CHICAGO (AP) _ This city has been a pace-setter in crime since the machine-gun days of Al Capone and John Dillinger, but so far it has oddly missed out on crack, the devastating new form of cocaine.

The crystalline or granular form of the narcotic, available in small doses at bargain-basement prices, is wreaking havoc in New York, Los Angeles, Miami, Detroit and other cities.

But not in Chicago.

''Cocaine, without a doubt, is our No. 1 priority. Seventy-five percent of our cases in the last fiscal year were cocaine-related,'' said spokesman Fran Hirzy at the local office of the U.S. Drug Enforcement Administration.

''But crack - it's not here.''

Commander John R. Ryle of the Police Department's narcotics division agrees.

''We've not been able to purchase any or even raid a crack house. Certainly it's unusual,'' Ryle said.

Theories abound as to why a city flush with contraband has so far escaped one of the nation's biggest urban nightmares.

''Perhaps it's the adverse publicity about what this stuff can do to you. It's the most dangerous addiction on the street,'' Hirzy said.

And the gangs who control much of the city's drug trafficking can be curiously conservative, said sociologist Hugh Horan at the University of Illinois-Chicago school of public health.

They may simply not want to diversify from cocaine in powder form, Horan said.

On the West Side, police Sgt. Gene Connelly of the gang-narcotics unit deals with the notorious Vice Lords gang, whose members number in the thousands.

Their primary enterprise is peddling narcotics, mostly cocaine. But not crack.

''From January 1 to May 1, we conducted 566 raids. We have yet to come across crack,'' Connelly said. ''For the year of 1987, we had 1,628 raids and did not come across it.

''You'd think somehow out of all the raids, either with a search warrant on a house or a simple stop on the street, we'd find it. But we haven't come up with one piece of crack.

''I talk to cops with other towns and they think it's coming from here. I tell them, 'We ain't got it.'''

City gangs are involved in street sales of marijuana, cocaine, PCP and heroin, but Ryle said crack makes up ''maybe less than 1 percent of all cocaine received by the police department.''

Crack has appeared on U.S. police blotters since 1981, according to the DEA.

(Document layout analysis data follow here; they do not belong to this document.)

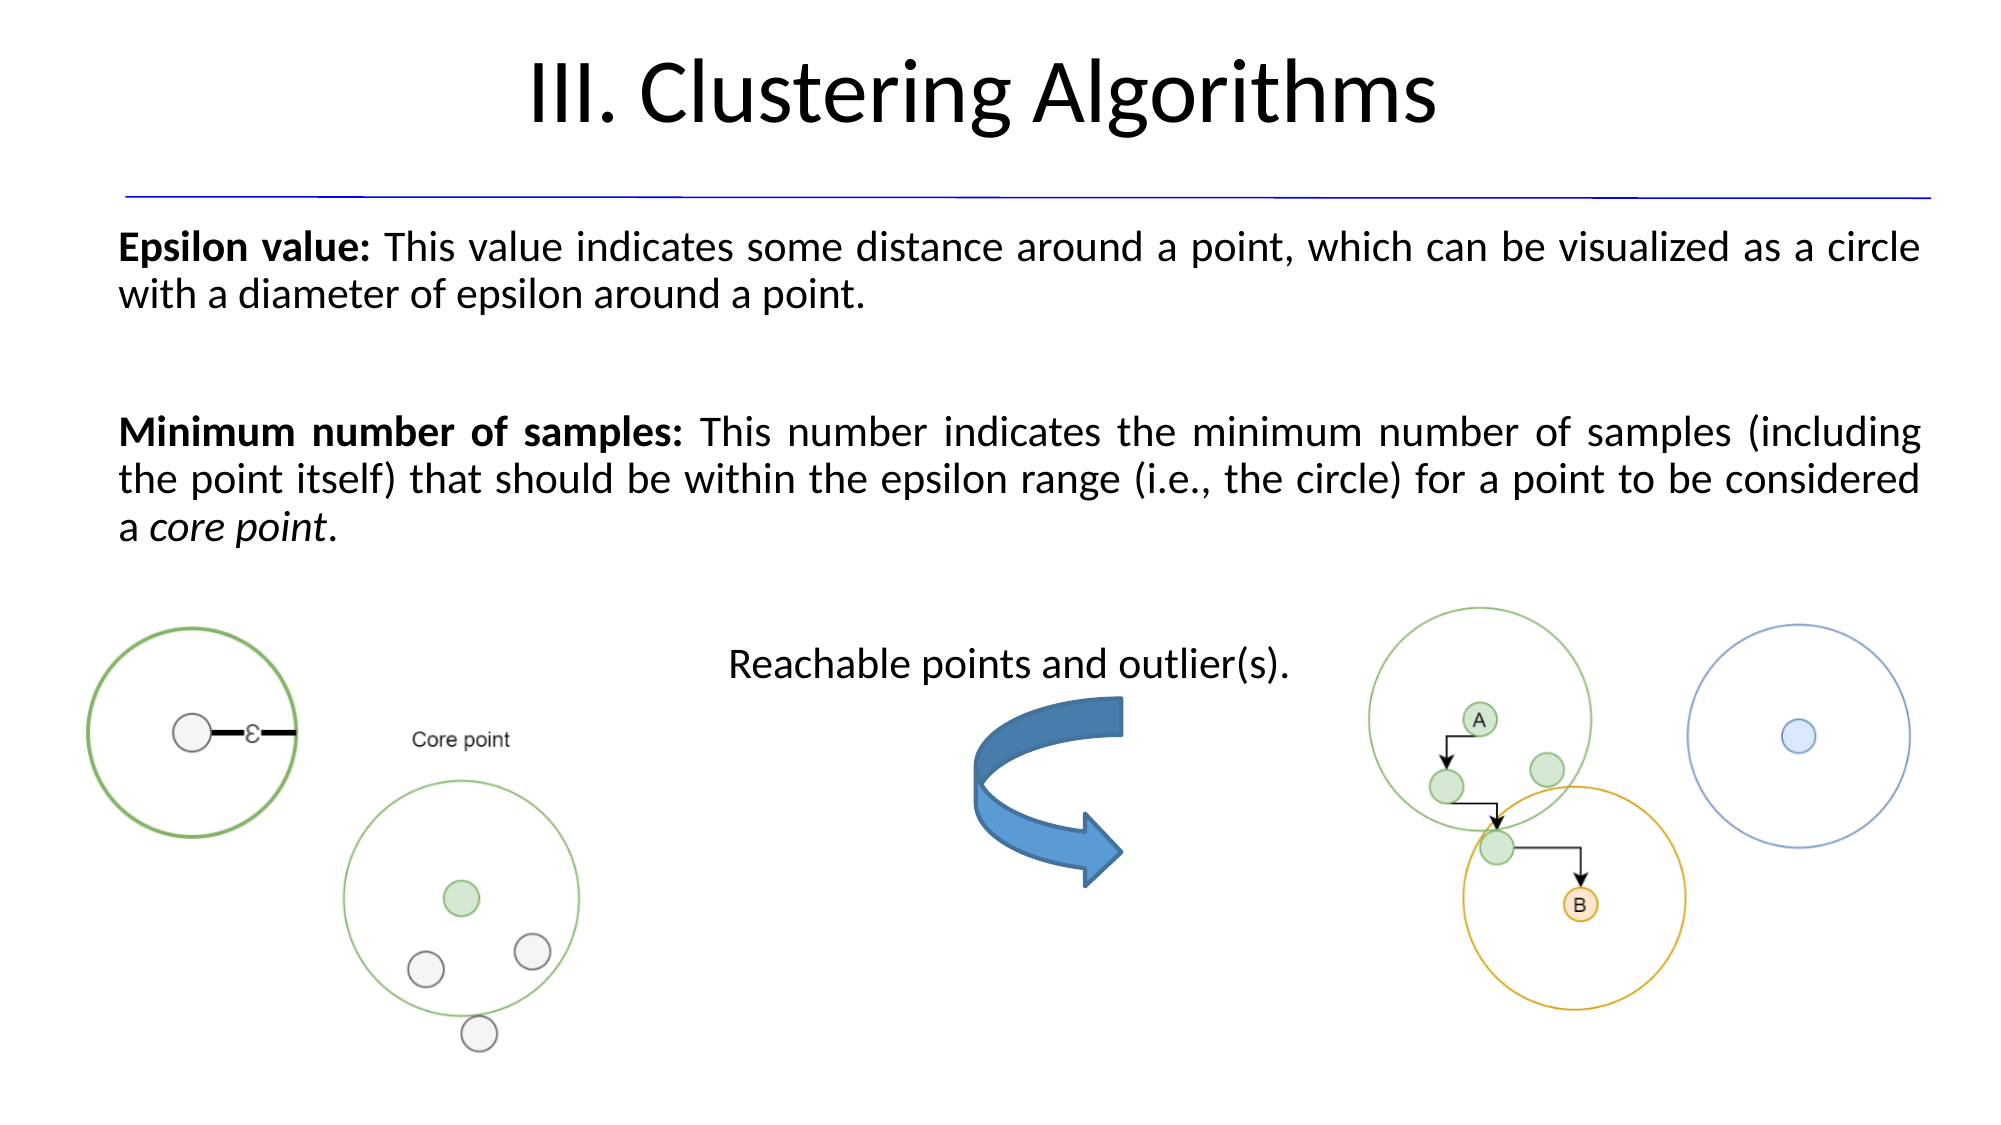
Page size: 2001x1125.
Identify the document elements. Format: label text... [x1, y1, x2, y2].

picture [313, 712, 620, 1091]
text_box III. Clustering Algorithms [131, 12, 1857, 150]
list Epsilon value: This value indicates some distance around a point, which can be visualized as a circle with a diameter of epsilon around a point. Minimum number of samples: This number indicates the minimum number of samples (including the point itself) that should be within the epsilon range (i.e., the circle) for a point to be considered a core point. Reachable points and outlier(s). [95, 216, 1938, 702]
picture [1363, 591, 1920, 1016]
picture [80, 616, 311, 845]
text_box [973, 696, 1124, 889]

Popular in the inner cities because it can be bought in small quantities for as little as $5, crack is smoked and can take effect in 10 seconds - much faster than cocaine in powder form, which is snorted.

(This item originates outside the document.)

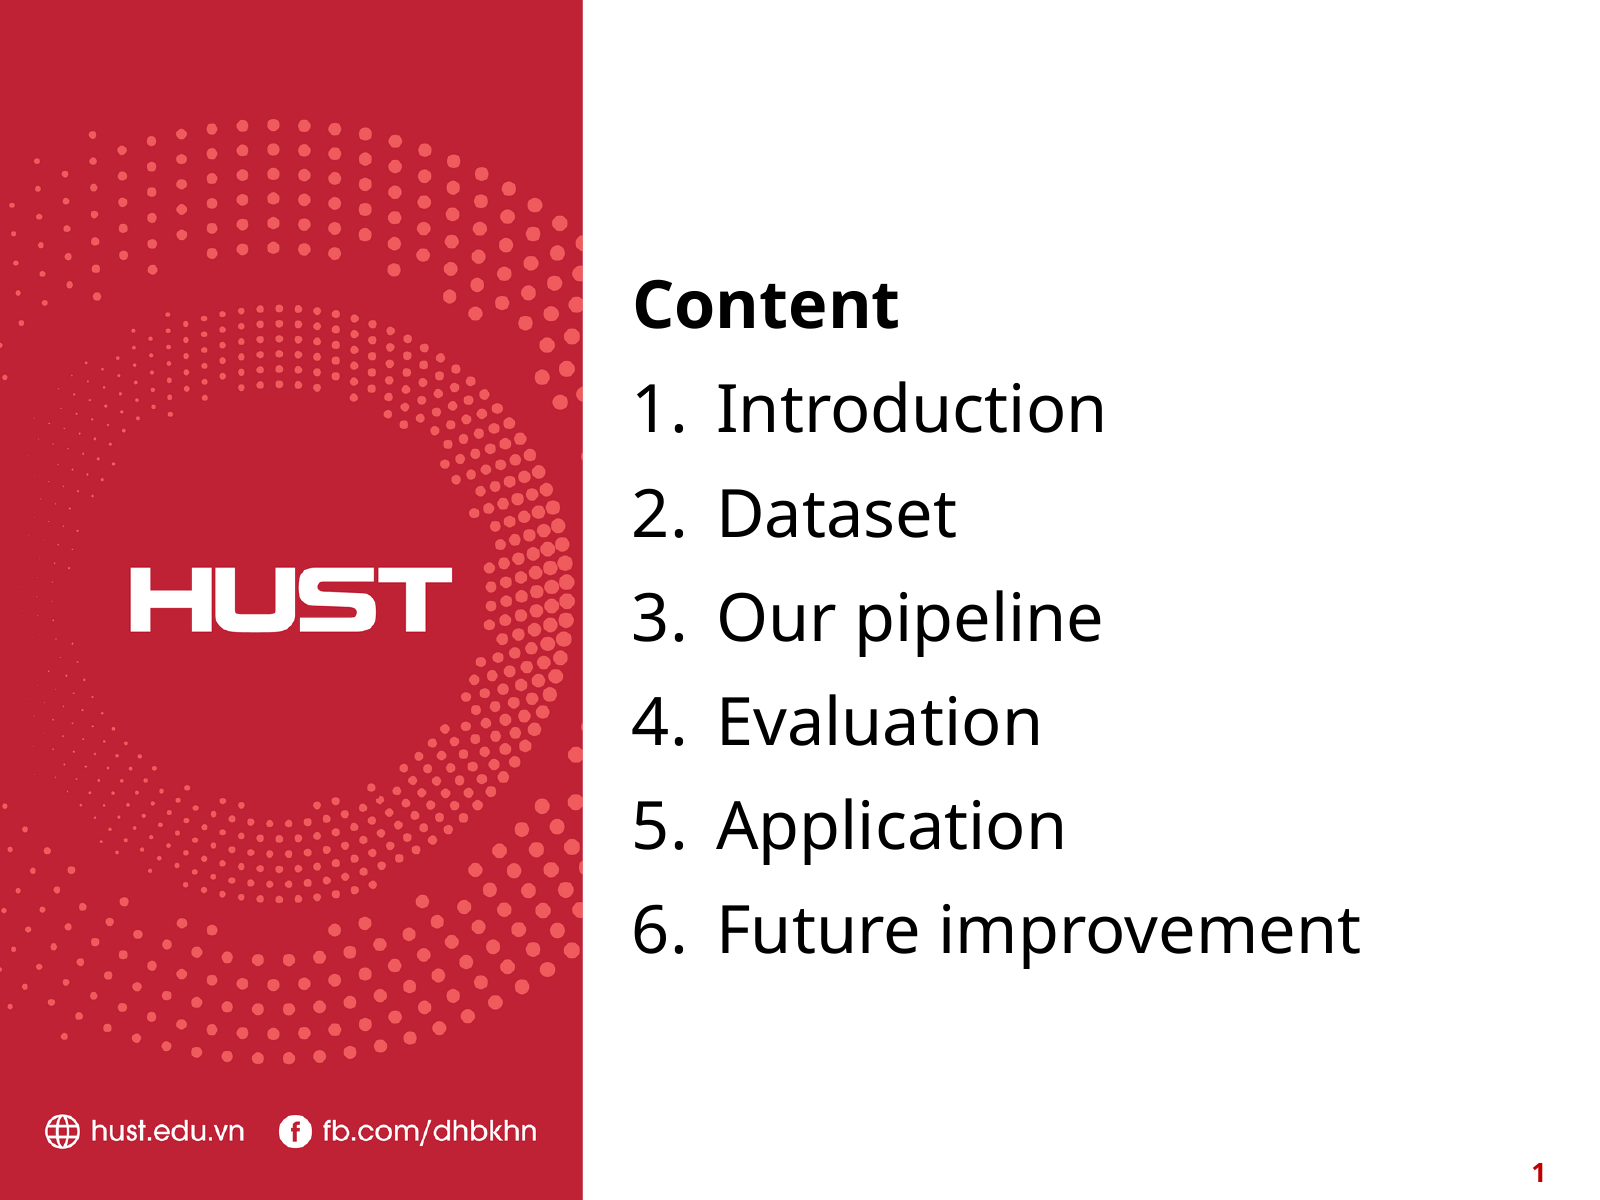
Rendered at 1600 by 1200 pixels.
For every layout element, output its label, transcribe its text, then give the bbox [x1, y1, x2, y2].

text_box [0, 0, 1600, 1200]
text_box Content Introduction Dataset Our pipeline Evaluation Application Future improvement [581, 230, 1382, 975]
text_box 1 [1216, 1155, 1547, 1188]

But a 22-page DEA internal report on crack, published earlier this year, said of Chicago:

''No cases are currently under investigation or being developed ... as no serious crack problem exists in this city.''

U.S. Attorney Anton Valukas says the lull may be temporary, noting that cocaine ports like New York, Miami and Los Angeles are flooded with the drug.

''And when something like this hits the coasts, we usually follow the trend,'' Valukas said.

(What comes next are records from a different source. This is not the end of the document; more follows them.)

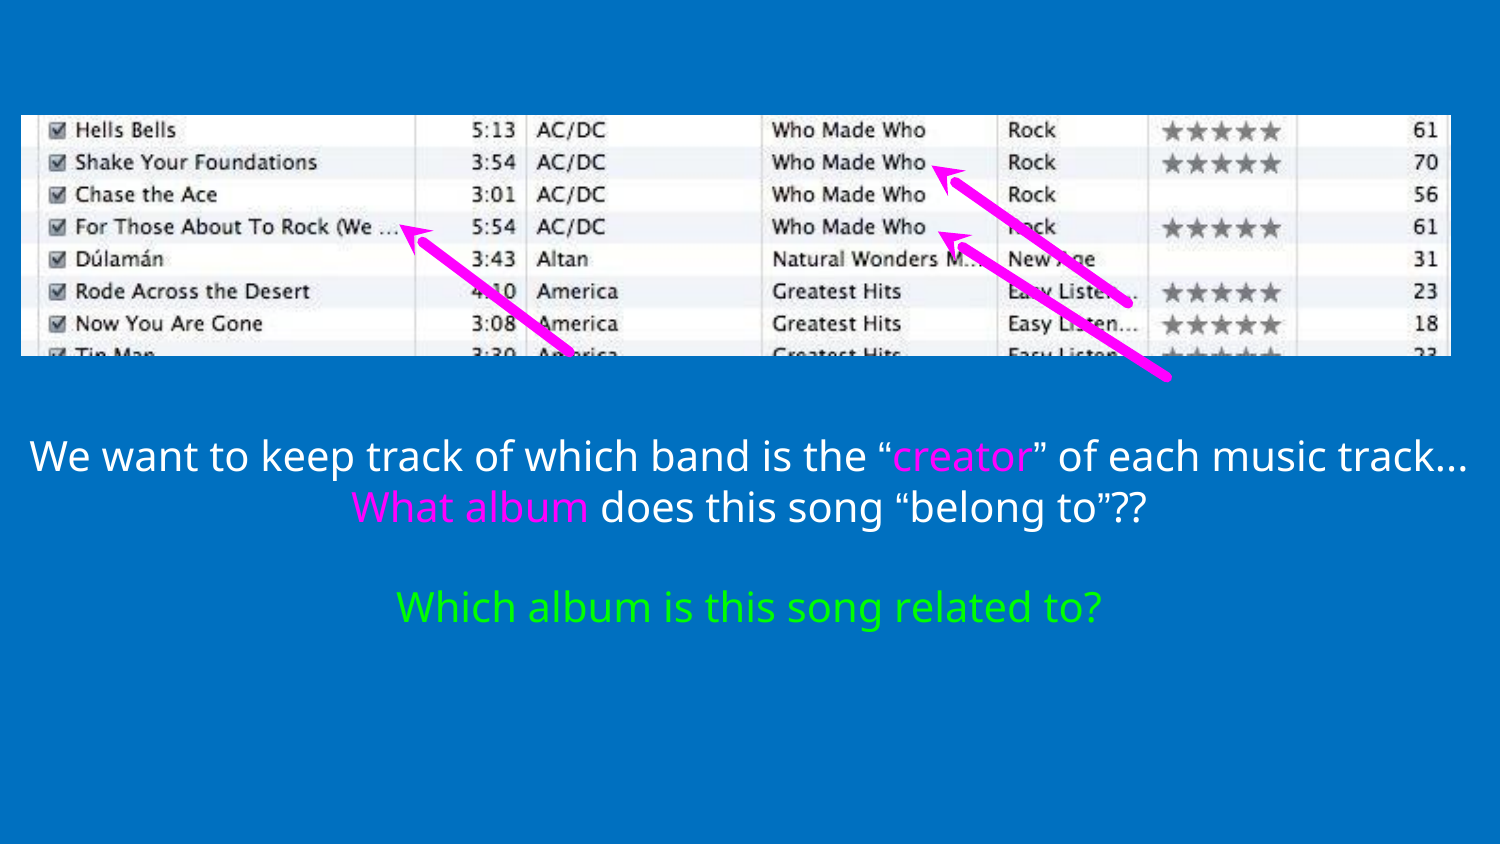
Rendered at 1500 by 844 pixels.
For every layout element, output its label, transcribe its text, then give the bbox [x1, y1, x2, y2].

text_box We want to keep track of which band is the “creator” of each music track... What album does this song “belong to”?? Which album is this song related to? [24, 429, 1474, 632]
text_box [937, 231, 1168, 378]
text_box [931, 165, 1129, 304]
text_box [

But crack already is a problem of staggering proportions in another Midwest city. Detroit, a long way from either ocean, has an estimated 1,000 crack houses.

Illegal drugs are readily available here in the nation's third-largest city, a transportation hub and key distribution point for goods of all kinds.

In February, federal agents at O'Hare International Airport found 165 pounds of heroin worth $1.8 billion hidden in religious statues from Thailand.

On May 24, police and federal drug agents confiscated 247 pounds of brown heroin - the largest single seizure in U.S. history.

Last July, Attorney General Edwin Meese III told reporters the government had seized 2 1/2 tons of cocaine at a fruit market after tracking it from Florida.